Cem Tezel, moda dünyasına babasının kumaşçı dükkanına çırak olarak adım atmasıyla başladı. “İlk defa iplik ve kumaşla tanıştığımda, el emeğinin ve geleneksel tekniklerin ne kadar değerli olduğunu fark ettim.” diyerek anılarını canlandırdı.
Genç yaşta bilgisayar destekli tasarım programlarını öğrenmeye başlayan Tezel, küçük metrajlarda cesur desenler üretmeye başladı. Bu dönemde “Ünlü markaların desenlerini taklit etmek bir öğrenme süreciydi, fakat aynı zamanda kendi stilini keşfetme yolculuğunun da ilk adımıydı.”

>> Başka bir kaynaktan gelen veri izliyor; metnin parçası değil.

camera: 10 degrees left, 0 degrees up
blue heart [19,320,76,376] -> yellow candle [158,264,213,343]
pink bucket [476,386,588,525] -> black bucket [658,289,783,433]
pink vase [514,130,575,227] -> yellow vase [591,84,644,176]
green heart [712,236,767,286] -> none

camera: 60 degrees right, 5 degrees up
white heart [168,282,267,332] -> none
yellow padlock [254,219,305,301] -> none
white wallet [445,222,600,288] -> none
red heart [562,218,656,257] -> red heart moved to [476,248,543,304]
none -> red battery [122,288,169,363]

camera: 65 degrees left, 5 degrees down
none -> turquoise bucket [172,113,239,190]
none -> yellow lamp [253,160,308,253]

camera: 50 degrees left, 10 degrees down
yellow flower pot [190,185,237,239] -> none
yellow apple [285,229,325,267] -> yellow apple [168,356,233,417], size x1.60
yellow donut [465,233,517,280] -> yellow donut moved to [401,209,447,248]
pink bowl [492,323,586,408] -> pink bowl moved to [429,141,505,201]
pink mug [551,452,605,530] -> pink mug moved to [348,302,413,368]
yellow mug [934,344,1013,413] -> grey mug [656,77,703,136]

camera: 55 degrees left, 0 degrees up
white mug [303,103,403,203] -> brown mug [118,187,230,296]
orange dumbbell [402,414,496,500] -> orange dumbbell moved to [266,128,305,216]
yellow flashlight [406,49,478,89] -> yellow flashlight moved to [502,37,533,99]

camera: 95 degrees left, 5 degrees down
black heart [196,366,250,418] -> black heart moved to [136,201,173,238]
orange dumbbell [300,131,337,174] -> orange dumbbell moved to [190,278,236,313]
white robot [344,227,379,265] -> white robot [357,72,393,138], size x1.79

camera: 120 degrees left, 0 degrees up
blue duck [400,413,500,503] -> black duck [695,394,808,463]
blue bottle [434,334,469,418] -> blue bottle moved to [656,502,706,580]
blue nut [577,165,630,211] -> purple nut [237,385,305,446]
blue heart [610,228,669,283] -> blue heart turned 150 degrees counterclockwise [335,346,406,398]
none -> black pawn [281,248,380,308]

“Kötü patronların baskısı altında çalışmak, beni yaratıcı sınırlarımı zorlamaya itti,” diye ekledi Tezel. Bu deneyimler, onun bağımsız bir marka kurma kararını pekiştirdi. 2018 yılında Forever adını taşıyan kendi etiketini kurdu ve özgünlük ilkesini merkeze koydu.
Ünlü sanatçı Bülent Ersoy, Tezel’in işine olan aşkını fark ederek ona manevi ve maddi destek sağladı. “Bülent Hanım’ın bana olan inancı, tasarımlarıma olan güvenimi iki kat artırdı,” diyor Tezel. Bu destek, markanın büyüme sürecinde kritik bir rol oynadı.

Tezel, “Ürünlerimi kimseye hediye etmiyorum, çünkü her parça benim için bir sanat eseridir ve değerini korumak istiyorum.” diyerek tasarımlarıyla ilgili tutkusunu vurguladı. Müşterilerin gözünde fark yaratmanın anahtarı, özgün çizgiler ve kişisel dokunuşlar olduğunu belirtiyor.
“İpeğin enerjisi eşsizdir; tasarımlarıma bu enerjiyi yansıtmak, her bir parçayı özel kılıyor,” şeklinde konuşan Tezel, renkleri hayal gücüyle birleştirerek “hayal ettiğim dünyayı kumaşa döküyorum.”
Tezel, moda anlayışını “kişinin kendine yakışanı giymesi” olarak tanımlıyor. Forever markası, giyen kişiye sadece bir kıyafet değil, aynı zamanda şahsiyet ve vizyon kazandırmayı amaçlıyor.
Gelecek için yeni koleksiyonlarda sürdürülebilir kumaşlar ve tekstil teknolojileri kullanmayı planlayan Tezel, “Moda sadece estetik değil, aynı zamanda sorumluluk taşımalı” diyerek vizyonunu genişletiyor.